Светало, но горизонт над морем, при чистом небе, был затянут серым маревом. По правому борту в отдалении по-прежнему тянулся берег.
— Сигнальщик, — крикнул Голицын-Головкин на фор-салинг, — ищи по правому борту Георгиевский маяк, пора бы ему открыться!
Ровно в шесть с мачты раздался крик:
— Вижу маяк, ваше благородие!
Князь взял бинокль и навел на берег. Сначала он ничего не видел, но потом обнаружил белую иглу маяка, стоящего, казалось, прямо в воде. Лейтенант был доволен — маяк открылся именно в то время, как это предсказал вчера штурман Корольков. Ни течение, ни ветер не сбили «Весту» с курса и не замедлили ее ход.
«Через пять часов придем на вид Кюстенджи, — подумал князь. — Впрочем, в это время я буду спать, — заключил он в предвкушении столь приятной перспективы».
Посмотрел на часы — было начало восьмого. Вахта подходила к концу, осталось самое трудное — дотянуть последний час, который всегда длится дольше других.
На палубе появился, зевая, Володя. Князь был рад, что есть с кем побеседовать.
— Господин юнкер, — любезно сказал он, — что-то вы сегодня стали ранней пташкой. — Лейтенант уже собирался пройтись насчет гимназистки, оставленной Володей в Николаеве и служившей, по мнению князя, причиной его бессонницы, как вдруг сверху, с фор-салинга, раздался крик:
— Ваше благородие, слева по курсу дым!
Володя и Голицын-Головкин разом повернулись в направлении протянутой руки матроса. Князь в этот момент держал в руке часы (проверял, сколько осталось до конца вахты) и машинально возгласил:
— Семь тридцать!
Володя не увидел ничего, но вглядывался в горизонт с таким жадным нетерпением, что князь, сжалившись, протянул ему бинокль.
Почти по курсу он увидел густой черный дым.
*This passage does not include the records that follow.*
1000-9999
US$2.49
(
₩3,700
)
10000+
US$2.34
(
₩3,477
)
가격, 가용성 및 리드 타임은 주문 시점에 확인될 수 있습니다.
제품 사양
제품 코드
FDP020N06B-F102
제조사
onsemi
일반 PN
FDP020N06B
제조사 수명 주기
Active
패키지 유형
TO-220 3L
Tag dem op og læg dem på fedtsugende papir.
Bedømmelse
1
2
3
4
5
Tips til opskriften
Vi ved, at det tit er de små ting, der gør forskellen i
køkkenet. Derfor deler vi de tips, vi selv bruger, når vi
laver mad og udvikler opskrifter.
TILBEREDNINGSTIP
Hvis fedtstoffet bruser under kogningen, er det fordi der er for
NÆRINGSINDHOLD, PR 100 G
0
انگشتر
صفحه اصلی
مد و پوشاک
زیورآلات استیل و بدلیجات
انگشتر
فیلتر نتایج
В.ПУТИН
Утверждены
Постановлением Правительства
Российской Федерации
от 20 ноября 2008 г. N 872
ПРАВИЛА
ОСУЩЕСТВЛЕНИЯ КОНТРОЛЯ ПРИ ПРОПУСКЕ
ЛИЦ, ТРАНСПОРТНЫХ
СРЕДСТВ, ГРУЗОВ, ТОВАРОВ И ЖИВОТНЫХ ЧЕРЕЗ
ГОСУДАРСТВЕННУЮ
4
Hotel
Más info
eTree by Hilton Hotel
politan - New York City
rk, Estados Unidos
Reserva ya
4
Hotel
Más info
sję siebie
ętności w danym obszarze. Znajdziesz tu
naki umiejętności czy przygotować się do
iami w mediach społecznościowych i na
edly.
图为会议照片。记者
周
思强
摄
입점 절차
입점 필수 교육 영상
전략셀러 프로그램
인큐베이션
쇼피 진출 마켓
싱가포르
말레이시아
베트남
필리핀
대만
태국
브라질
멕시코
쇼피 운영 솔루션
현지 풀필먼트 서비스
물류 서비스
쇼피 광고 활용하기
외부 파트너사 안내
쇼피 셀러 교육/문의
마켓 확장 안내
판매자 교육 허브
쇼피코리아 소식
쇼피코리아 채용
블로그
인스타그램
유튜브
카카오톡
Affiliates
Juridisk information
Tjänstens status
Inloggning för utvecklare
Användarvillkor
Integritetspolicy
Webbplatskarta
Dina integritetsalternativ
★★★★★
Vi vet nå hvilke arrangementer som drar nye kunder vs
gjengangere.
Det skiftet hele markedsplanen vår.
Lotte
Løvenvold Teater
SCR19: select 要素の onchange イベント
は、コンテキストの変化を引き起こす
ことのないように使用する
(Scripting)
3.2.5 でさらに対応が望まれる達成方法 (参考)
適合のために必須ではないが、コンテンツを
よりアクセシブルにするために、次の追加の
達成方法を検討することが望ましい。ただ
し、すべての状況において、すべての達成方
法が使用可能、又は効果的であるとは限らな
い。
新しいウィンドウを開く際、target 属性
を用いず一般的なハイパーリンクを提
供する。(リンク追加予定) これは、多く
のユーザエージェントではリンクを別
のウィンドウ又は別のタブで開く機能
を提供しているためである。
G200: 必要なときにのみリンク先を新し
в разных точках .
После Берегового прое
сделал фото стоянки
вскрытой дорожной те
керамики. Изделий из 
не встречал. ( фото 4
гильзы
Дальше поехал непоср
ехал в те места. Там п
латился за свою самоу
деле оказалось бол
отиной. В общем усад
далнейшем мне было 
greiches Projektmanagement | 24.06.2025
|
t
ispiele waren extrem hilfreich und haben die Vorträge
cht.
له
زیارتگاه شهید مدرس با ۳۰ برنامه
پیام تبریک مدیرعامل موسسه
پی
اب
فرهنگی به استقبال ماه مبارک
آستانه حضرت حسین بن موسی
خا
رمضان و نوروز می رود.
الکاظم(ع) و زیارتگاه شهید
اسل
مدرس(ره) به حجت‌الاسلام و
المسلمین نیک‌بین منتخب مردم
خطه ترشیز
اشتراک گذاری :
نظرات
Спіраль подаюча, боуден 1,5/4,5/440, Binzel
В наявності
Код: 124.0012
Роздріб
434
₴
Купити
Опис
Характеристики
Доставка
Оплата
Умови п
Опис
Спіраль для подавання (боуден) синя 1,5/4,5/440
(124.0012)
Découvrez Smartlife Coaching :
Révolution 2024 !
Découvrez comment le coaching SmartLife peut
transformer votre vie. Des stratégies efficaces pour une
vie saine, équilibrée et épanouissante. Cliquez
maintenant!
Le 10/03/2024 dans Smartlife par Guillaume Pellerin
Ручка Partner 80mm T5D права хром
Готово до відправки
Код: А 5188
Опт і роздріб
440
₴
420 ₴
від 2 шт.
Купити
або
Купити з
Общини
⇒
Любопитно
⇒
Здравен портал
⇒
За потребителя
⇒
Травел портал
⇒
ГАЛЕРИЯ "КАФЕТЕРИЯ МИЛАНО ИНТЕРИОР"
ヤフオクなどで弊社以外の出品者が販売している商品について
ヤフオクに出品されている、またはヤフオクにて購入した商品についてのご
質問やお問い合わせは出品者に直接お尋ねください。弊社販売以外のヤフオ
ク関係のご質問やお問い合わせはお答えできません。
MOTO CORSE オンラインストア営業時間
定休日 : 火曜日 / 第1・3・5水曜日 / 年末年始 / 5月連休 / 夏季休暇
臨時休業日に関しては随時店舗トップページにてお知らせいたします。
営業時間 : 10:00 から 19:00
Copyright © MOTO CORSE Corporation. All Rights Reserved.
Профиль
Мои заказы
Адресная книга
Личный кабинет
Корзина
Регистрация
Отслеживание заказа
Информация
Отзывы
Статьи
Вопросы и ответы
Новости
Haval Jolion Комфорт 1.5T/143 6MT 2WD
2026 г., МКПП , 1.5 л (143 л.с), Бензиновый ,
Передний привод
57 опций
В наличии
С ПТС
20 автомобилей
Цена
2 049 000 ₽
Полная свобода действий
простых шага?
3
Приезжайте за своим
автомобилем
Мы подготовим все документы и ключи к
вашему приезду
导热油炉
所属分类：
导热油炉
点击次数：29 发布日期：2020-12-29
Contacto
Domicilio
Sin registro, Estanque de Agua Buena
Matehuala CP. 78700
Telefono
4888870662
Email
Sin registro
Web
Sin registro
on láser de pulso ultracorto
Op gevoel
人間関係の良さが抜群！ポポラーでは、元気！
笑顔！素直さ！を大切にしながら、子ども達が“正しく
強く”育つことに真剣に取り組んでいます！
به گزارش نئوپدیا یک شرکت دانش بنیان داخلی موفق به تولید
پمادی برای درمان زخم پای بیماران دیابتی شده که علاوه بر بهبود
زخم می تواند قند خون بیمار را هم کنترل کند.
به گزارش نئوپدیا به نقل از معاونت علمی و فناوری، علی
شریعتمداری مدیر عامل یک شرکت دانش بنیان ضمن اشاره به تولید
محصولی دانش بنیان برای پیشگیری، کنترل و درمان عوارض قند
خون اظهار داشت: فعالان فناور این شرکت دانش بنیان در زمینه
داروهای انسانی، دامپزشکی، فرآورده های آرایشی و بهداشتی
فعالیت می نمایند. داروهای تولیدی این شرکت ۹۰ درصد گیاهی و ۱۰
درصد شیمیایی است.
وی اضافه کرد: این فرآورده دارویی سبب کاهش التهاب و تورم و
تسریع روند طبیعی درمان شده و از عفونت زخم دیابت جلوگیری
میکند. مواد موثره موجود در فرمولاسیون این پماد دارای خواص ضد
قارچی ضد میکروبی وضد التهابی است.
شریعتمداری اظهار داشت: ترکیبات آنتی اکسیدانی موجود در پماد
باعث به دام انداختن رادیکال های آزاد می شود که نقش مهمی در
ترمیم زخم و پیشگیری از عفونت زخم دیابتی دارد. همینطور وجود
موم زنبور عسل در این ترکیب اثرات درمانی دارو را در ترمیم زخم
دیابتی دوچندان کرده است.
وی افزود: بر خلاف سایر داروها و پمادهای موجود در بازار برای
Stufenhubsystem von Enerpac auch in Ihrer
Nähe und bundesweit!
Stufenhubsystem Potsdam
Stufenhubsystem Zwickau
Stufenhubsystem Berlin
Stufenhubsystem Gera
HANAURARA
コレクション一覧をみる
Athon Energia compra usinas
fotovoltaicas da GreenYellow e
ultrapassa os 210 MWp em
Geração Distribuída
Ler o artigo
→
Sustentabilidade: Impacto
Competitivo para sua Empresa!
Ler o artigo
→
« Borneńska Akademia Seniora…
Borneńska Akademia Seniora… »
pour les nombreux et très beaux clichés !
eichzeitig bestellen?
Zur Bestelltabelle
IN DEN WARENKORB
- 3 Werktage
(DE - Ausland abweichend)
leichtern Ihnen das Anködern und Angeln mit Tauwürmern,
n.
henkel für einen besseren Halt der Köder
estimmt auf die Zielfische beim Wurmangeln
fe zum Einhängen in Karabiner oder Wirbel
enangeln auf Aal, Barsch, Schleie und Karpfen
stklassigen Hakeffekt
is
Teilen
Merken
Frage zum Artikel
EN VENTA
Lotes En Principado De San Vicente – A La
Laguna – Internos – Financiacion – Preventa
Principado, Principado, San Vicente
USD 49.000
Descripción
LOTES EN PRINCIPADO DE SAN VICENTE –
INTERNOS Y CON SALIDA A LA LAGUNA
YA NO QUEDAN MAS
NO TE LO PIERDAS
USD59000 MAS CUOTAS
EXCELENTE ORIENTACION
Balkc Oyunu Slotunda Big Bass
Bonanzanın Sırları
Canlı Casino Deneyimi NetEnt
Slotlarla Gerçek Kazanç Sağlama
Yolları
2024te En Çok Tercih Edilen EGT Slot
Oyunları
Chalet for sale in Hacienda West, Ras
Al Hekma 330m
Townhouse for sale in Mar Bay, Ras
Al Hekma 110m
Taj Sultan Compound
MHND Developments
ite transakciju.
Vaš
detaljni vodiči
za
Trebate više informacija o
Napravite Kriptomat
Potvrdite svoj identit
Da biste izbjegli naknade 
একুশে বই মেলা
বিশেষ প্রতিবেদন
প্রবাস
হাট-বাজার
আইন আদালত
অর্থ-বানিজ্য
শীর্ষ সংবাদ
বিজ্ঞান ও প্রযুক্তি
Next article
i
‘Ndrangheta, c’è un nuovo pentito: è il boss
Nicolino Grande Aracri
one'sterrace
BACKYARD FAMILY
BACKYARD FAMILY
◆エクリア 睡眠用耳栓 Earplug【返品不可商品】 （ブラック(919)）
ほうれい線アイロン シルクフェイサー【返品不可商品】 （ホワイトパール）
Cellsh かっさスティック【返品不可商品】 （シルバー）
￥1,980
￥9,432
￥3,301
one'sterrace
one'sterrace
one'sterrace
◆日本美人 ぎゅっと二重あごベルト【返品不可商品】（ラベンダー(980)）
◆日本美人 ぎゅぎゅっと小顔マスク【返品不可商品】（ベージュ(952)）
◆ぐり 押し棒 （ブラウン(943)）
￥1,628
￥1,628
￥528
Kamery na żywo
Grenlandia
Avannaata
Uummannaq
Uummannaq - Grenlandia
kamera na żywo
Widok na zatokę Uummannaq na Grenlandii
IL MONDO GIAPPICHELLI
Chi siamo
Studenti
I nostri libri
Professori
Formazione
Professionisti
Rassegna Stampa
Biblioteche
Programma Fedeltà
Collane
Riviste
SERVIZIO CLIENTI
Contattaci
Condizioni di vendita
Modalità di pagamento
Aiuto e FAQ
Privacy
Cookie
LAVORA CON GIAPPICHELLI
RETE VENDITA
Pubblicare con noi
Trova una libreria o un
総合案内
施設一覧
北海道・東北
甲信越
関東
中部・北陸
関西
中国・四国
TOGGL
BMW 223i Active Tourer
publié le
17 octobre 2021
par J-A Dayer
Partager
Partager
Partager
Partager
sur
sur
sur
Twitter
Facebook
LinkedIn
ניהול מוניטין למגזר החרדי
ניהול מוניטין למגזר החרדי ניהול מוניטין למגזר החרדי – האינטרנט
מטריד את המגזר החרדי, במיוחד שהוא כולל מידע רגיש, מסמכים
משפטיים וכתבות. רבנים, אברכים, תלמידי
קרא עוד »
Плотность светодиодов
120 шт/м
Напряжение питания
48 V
Яковлев часто слышал, что турецкие корабли сильно дымят, и понял, что идет враг.
— Наверное, догоняем купца, — предположил князь, — однако надо разбудить командира.
— Я пойду! — радостно вызвался Володя, понимая, что без Баранова дальнейшие события не развернутся.
— Да что вам затрудняться, я матроса пошлю, — возразил Голицын, но Володя уже скатился по трапу и стучал в капитанскую каюту. Дверь открыл вестовой Баранова с полотенцем через плечо.
— Николай Михайлович проснулся?
— Изволили уже побриться и умываются, полотенце несу, — ответил матрос.
— Скажи ему, что на зюйде дым появился, большой и черный.
Баранов сам услышал это сообщение сквозь дверь туалетной комнаты и вышел с мокрым лицом и руками. Вытираясь, он спрашивал подробности, но Володя смог добавить только, что дым открылся ровно в половине восьмого, а рангоут еще не показывался.
— Ну вот, дождались, — сказал Баранов, застегивая сюртук, — за мной, юнкер.